*What is being asked*:
Can you write out the lines below again, renaming "annotation" to "note" and leaving everything else as it is?

[Collected data]
* * * *
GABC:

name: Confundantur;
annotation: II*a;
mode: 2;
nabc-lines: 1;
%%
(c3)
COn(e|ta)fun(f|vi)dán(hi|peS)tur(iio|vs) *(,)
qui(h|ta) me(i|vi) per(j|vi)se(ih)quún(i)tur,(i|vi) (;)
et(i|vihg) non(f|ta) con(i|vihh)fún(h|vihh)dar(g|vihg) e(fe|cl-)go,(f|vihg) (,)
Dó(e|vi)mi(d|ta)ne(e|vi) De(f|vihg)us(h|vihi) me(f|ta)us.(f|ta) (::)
* * * *
*Task response*:
GABC:

name: Confundantur;
note: II*a;
mode: 2;
nabc-lines: 1;
%%
(c3)
COn(e|ta)fun(f|vi)dán(hi|peS)tur(iio|vs) *(,)
qui(h|ta) me(i|vi) per(j|vi)se(ih)quún(i)tur,(i|vi) (;)
et(i|vihg) non(f|ta) con(i|vihh)fún(h|vihh)dar(g|vihg) e(fe|cl-)go,(f|vihg) (,)
Dó(e|vi)mi(d|ta)ne(e|vi) De(f|vihg)us(h|vihi) me(f|ta)us.(f|ta) (::)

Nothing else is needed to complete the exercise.